> [Task brief] For each line below that includes the word "coordinate", make a copy.

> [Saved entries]
****************
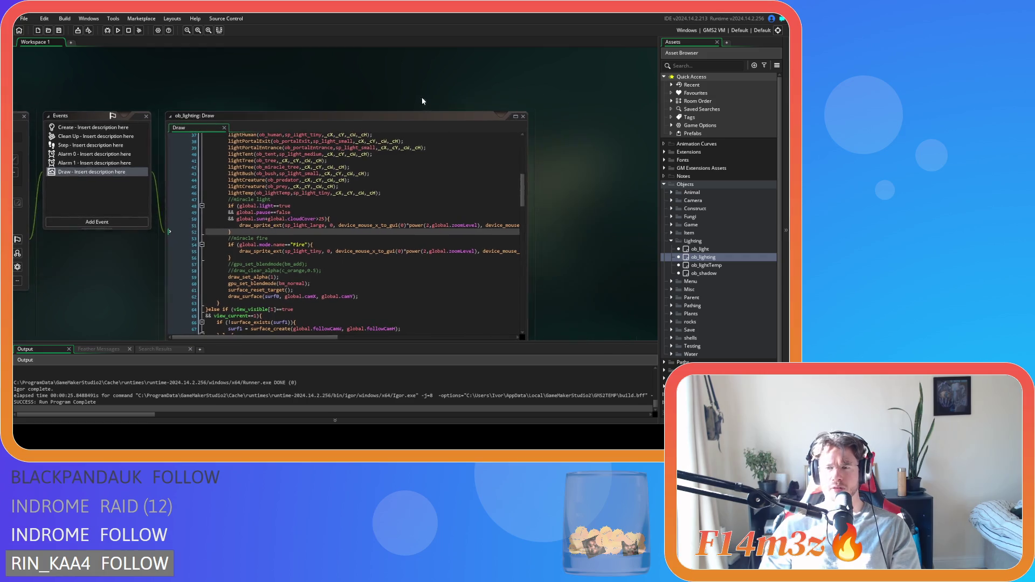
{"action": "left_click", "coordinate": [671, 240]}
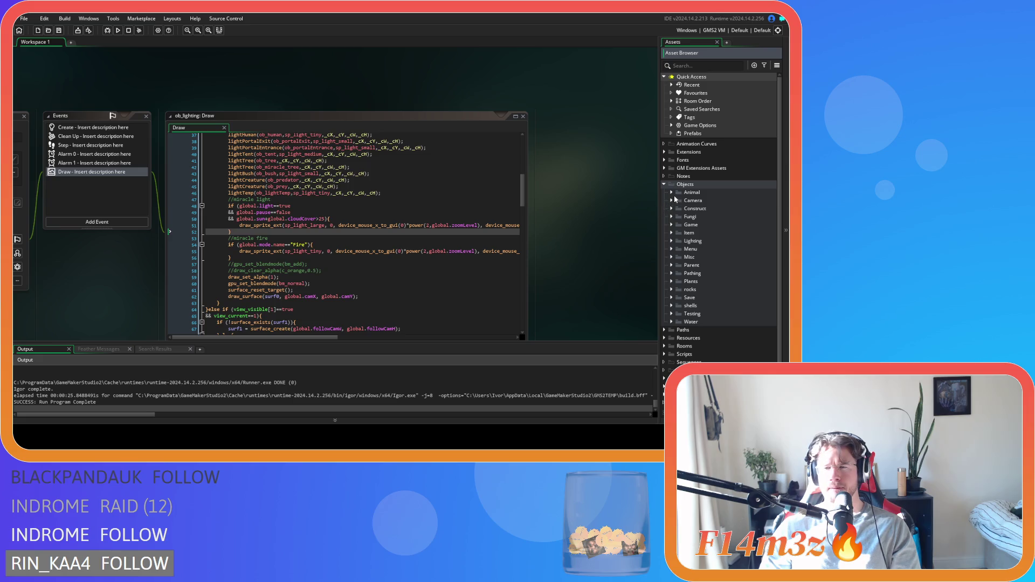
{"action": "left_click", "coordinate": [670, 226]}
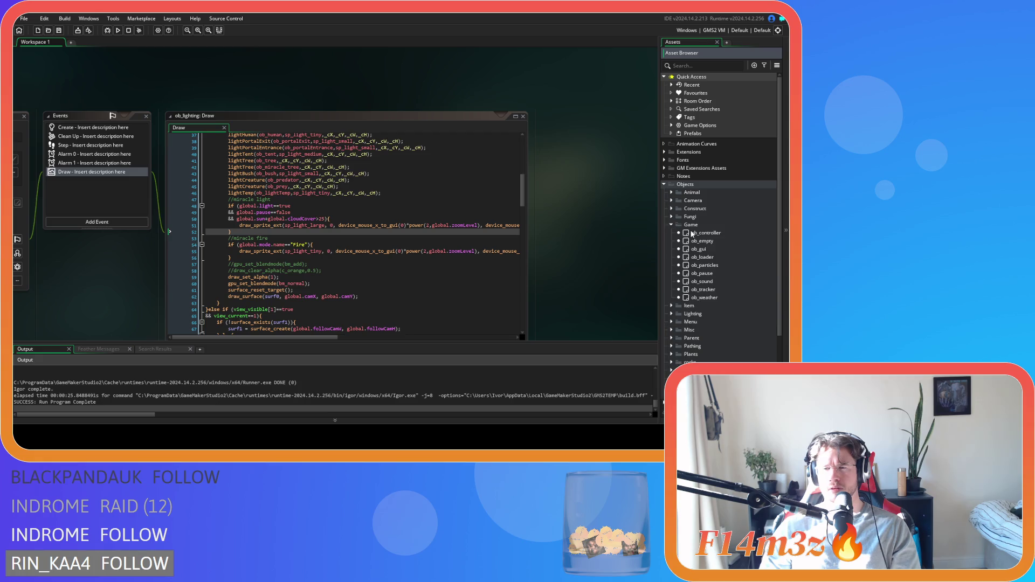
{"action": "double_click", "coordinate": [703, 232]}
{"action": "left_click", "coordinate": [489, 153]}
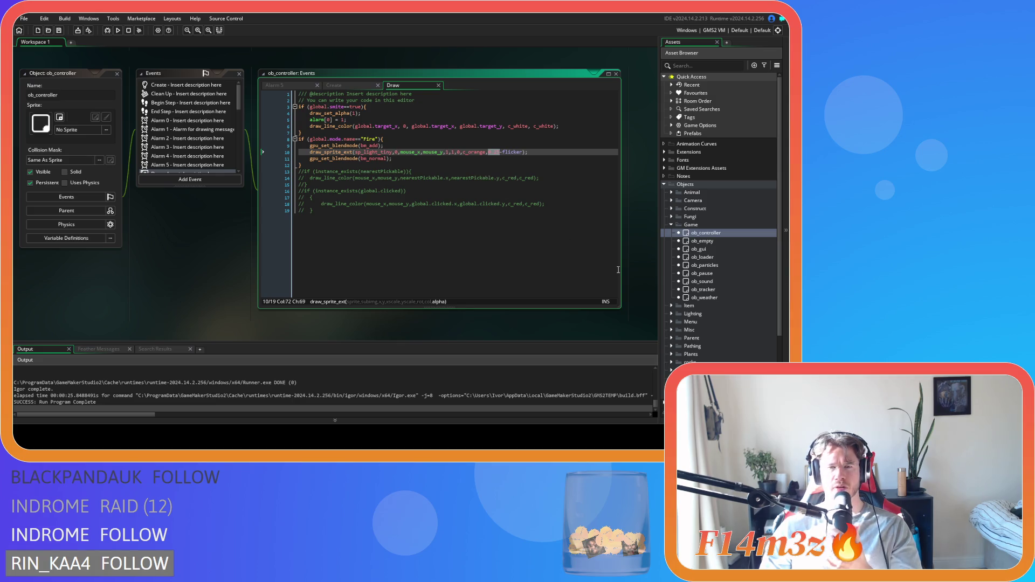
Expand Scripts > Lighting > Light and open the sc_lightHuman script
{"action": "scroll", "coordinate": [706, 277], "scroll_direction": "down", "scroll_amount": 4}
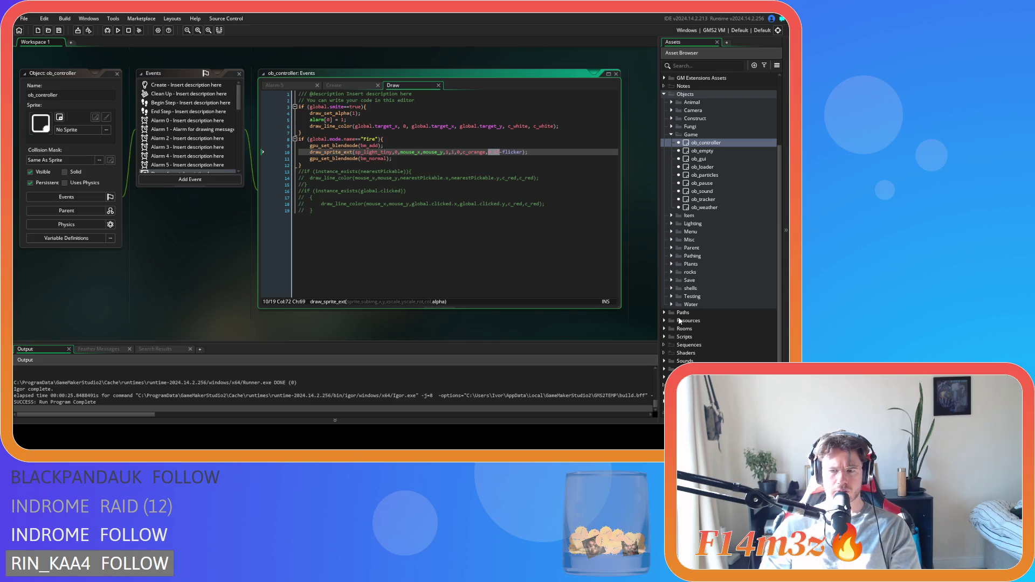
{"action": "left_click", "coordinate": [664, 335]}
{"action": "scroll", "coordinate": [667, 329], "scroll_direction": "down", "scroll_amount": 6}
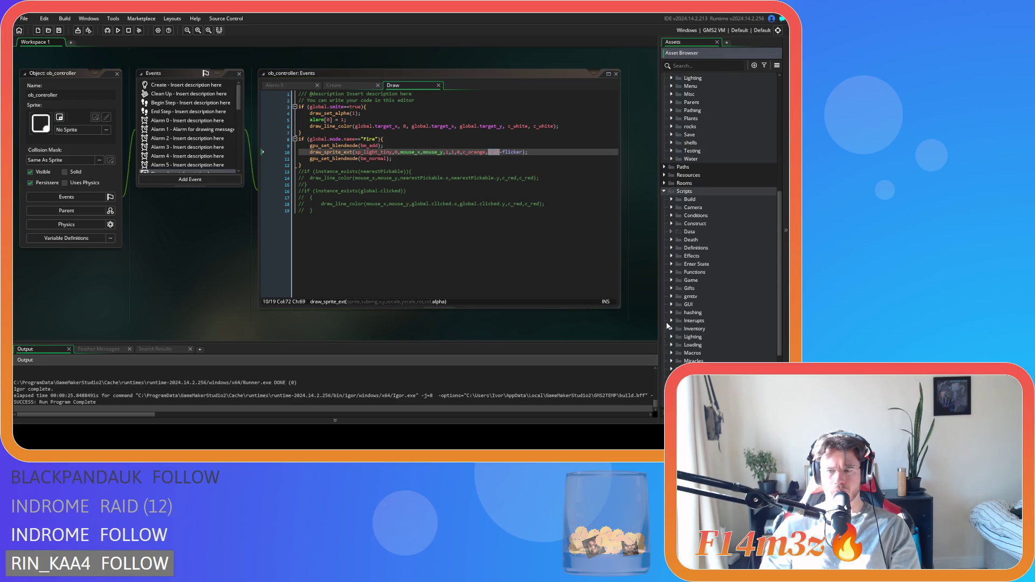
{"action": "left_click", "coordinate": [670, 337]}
****************
> [Written solution]
{"action": "left_click", "coordinate": [671, 240]}
{"action": "left_click", "coordinate": [670, 226]}
{"action": "double_click", "coordinate": [703, 232]}
{"action": "left_click", "coordinate": [489, 153]}
{"action": "scroll", "coordinate": [706, 277], "scroll_direction": "down", "scroll_amount": 4}
{"action": "left_click", "coordinate": [664, 335]}
{"action": "scroll", "coordinate": [667, 329], "scroll_direction": "down", "scroll_amount": 6}
{"action": "left_click", "coordinate": [670, 337]}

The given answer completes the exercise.